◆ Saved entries
═══
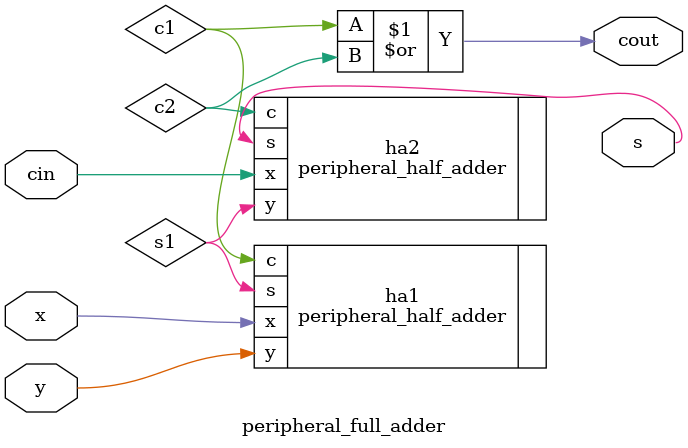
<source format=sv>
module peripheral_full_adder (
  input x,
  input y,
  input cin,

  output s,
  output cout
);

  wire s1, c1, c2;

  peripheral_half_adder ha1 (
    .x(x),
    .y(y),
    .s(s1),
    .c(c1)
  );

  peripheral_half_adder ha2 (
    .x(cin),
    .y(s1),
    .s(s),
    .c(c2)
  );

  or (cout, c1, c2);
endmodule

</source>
═══
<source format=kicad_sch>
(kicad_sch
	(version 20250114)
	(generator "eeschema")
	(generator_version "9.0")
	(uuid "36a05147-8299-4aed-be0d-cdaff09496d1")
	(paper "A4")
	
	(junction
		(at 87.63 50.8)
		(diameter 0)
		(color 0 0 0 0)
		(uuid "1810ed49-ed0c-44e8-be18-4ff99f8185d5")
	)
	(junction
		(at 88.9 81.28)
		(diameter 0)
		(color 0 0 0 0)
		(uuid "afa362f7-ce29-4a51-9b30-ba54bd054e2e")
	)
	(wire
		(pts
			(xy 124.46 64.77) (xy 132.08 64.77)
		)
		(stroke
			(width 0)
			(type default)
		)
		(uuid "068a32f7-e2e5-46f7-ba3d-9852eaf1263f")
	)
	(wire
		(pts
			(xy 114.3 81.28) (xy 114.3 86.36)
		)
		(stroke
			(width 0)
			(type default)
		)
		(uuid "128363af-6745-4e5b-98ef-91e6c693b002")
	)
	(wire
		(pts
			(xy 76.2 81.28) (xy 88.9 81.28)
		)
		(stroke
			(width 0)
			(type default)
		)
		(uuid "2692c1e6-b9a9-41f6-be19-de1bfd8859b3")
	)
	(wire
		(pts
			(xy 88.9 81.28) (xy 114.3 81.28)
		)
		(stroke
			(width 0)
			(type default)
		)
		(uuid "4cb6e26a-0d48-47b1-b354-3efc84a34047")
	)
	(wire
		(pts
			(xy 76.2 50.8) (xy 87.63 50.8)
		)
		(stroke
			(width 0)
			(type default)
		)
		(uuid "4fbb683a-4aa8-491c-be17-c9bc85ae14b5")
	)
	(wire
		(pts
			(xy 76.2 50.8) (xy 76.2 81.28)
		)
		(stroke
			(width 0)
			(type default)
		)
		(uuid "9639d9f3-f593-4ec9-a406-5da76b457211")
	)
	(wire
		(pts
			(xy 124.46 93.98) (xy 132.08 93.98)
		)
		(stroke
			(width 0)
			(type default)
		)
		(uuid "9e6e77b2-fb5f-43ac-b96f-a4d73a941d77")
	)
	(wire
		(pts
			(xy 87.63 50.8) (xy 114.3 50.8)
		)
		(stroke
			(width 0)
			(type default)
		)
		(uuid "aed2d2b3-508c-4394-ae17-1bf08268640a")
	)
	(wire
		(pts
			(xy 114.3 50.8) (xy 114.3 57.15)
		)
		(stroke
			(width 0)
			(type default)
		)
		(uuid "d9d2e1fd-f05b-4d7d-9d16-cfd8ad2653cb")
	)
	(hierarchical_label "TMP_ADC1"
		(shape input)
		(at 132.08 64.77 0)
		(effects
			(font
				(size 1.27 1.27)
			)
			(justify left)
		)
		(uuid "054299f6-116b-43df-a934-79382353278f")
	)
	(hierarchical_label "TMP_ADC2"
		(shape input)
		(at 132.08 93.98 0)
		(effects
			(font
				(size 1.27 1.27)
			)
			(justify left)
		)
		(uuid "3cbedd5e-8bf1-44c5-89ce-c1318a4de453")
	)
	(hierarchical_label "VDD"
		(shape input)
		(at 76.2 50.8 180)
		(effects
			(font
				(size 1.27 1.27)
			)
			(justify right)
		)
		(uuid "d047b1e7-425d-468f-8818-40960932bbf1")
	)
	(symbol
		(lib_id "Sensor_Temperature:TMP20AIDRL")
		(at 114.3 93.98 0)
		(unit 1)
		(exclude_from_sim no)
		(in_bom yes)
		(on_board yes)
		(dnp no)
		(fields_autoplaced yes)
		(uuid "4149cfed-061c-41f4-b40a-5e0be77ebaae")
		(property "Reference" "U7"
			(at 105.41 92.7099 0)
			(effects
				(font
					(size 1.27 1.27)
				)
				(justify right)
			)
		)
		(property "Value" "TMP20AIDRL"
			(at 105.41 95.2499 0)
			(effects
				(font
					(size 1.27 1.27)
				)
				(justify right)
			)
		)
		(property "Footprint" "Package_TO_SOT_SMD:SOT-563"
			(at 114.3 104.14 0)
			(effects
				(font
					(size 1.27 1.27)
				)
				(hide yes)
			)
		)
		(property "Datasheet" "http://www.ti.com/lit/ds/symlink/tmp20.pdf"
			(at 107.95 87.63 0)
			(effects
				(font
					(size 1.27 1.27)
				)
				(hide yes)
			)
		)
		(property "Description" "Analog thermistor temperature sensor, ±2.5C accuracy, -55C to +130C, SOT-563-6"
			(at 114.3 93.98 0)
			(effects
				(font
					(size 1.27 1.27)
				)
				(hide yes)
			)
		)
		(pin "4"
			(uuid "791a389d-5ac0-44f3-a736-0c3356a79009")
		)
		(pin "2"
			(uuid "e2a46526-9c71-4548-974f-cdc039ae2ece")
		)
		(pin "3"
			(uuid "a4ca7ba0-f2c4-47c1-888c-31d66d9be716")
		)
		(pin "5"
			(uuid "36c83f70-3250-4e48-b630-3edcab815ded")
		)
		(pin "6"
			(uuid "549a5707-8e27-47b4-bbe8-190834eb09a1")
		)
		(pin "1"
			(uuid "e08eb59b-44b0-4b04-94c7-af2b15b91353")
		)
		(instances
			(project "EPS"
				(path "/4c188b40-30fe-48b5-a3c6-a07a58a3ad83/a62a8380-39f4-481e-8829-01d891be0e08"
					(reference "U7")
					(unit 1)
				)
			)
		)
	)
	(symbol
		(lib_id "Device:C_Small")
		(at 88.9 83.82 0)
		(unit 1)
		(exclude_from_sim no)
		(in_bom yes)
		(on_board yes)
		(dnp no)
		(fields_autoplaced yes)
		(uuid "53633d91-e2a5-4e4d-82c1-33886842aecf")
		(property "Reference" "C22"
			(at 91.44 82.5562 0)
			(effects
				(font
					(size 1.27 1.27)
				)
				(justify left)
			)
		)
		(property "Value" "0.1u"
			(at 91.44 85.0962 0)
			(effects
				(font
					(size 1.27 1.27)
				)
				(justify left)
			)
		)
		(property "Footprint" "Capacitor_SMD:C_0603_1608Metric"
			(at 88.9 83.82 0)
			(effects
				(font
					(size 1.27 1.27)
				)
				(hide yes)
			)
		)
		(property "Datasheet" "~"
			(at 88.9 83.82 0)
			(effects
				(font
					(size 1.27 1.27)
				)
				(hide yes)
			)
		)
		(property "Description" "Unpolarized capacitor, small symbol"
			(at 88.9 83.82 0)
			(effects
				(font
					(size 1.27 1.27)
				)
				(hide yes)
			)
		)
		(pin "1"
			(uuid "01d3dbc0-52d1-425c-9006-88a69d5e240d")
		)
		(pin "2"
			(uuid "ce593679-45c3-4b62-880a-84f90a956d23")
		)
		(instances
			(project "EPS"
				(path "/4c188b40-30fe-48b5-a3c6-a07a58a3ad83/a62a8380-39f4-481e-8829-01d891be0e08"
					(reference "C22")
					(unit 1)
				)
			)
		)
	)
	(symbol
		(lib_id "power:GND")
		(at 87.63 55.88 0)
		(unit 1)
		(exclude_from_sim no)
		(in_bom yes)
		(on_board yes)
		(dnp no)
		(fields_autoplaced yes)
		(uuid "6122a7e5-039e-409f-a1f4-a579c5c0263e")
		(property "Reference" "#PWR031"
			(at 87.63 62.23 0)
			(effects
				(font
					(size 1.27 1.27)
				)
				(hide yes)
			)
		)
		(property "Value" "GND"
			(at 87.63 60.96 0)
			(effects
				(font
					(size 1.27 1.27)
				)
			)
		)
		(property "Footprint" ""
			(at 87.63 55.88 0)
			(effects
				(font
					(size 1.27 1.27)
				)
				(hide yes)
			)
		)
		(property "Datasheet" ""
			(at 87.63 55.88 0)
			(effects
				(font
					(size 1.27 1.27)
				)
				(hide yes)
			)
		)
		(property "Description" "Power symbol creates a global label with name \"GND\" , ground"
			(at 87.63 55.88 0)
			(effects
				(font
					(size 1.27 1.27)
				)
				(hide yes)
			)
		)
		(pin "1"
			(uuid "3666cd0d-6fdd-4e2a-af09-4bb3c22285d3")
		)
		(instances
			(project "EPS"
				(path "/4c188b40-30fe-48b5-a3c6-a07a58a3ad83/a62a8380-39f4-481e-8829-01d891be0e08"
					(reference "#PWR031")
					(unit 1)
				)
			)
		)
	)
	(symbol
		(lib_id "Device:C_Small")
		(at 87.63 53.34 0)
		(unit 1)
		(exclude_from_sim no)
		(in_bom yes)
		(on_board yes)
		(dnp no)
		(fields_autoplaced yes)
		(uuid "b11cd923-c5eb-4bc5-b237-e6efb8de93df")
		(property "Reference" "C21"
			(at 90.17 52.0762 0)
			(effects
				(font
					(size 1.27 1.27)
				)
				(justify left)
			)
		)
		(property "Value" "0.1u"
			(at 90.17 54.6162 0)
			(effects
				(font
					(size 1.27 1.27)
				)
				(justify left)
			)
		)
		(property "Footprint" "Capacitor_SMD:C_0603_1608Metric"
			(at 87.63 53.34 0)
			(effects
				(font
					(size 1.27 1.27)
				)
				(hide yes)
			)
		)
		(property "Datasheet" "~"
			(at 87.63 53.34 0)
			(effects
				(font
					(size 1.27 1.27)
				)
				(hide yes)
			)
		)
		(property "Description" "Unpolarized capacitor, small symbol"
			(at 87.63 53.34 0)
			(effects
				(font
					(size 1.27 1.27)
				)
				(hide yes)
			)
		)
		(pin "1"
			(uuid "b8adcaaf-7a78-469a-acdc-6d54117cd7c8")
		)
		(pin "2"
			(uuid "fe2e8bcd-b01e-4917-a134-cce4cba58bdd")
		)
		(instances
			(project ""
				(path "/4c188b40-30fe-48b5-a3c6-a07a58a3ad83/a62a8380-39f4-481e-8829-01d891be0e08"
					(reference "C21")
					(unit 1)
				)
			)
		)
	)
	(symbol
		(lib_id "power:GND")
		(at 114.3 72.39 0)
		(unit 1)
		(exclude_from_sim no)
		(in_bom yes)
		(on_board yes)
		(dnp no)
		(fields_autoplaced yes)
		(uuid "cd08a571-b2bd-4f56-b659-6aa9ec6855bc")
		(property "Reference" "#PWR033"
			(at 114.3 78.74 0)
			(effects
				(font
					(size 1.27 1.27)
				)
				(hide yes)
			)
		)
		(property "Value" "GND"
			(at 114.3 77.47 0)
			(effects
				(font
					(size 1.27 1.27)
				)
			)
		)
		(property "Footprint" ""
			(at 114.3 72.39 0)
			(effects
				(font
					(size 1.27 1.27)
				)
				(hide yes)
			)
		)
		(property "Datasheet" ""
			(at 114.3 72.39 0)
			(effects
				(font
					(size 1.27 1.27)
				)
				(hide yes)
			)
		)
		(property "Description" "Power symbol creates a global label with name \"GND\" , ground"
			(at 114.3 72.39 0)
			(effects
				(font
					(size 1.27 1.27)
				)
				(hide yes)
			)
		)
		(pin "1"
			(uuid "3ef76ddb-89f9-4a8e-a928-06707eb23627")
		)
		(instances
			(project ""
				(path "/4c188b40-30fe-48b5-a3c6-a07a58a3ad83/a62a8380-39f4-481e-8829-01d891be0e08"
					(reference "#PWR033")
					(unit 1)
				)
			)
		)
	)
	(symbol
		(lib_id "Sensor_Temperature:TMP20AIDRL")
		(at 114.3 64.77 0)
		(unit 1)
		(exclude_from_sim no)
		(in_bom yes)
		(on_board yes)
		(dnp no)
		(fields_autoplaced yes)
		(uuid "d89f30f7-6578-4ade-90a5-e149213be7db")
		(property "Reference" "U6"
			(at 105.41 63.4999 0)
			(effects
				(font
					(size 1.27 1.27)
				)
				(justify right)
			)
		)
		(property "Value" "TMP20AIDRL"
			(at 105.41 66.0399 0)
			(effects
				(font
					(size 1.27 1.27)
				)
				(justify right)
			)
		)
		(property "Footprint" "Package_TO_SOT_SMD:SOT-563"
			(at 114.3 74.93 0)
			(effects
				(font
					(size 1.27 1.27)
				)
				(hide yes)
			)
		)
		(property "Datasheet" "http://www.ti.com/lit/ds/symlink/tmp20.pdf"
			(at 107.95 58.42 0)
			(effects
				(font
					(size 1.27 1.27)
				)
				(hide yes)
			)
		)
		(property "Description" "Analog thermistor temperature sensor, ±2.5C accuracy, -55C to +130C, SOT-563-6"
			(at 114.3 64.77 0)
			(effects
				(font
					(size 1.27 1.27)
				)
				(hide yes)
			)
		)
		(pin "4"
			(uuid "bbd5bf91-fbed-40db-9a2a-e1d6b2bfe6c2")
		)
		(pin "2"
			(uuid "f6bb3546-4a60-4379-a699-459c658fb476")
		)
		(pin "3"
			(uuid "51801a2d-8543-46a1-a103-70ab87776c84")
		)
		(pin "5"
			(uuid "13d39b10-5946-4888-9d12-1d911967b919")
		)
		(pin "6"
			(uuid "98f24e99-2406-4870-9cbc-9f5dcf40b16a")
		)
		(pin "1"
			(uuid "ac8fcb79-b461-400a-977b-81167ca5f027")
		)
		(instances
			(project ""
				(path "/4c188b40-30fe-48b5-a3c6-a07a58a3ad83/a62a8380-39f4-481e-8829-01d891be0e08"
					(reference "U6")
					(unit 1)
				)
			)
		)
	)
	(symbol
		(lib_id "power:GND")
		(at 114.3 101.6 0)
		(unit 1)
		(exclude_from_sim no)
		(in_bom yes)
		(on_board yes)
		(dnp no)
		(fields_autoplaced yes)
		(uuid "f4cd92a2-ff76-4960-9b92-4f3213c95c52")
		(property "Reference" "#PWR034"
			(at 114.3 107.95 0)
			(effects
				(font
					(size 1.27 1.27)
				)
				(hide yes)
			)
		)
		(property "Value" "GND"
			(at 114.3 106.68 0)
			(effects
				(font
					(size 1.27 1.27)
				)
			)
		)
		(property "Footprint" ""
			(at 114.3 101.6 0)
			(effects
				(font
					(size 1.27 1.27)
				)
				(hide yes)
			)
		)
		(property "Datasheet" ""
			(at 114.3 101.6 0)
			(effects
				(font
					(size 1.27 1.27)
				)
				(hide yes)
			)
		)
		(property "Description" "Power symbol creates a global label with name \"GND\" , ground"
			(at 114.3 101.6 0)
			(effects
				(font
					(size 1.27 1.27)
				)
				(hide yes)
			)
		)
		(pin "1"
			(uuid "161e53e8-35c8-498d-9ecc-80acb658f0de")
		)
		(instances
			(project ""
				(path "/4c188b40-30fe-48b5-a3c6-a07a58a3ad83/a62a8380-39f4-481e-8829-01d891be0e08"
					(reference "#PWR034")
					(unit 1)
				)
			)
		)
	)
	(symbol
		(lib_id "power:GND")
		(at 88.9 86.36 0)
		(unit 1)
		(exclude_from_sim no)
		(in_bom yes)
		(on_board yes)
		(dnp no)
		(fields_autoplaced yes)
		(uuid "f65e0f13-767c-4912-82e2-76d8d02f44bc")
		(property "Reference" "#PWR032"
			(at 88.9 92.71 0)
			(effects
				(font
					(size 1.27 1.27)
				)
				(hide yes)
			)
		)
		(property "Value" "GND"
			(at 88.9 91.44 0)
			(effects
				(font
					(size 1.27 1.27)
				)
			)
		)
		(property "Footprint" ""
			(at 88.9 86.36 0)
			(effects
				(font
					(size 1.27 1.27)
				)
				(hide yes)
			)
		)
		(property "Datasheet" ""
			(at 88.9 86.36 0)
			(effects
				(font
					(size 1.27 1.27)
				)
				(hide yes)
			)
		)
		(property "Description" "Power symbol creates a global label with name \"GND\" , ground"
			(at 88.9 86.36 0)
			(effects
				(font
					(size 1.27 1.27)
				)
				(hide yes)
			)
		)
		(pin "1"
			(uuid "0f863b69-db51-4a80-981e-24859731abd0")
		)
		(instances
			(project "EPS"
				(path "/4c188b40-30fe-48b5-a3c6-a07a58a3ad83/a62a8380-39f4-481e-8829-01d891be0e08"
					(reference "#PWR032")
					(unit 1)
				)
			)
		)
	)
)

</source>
═══
Your task is to copy each line of the data above that holds "format".

<source format=sv>
<source format=kicad_sch>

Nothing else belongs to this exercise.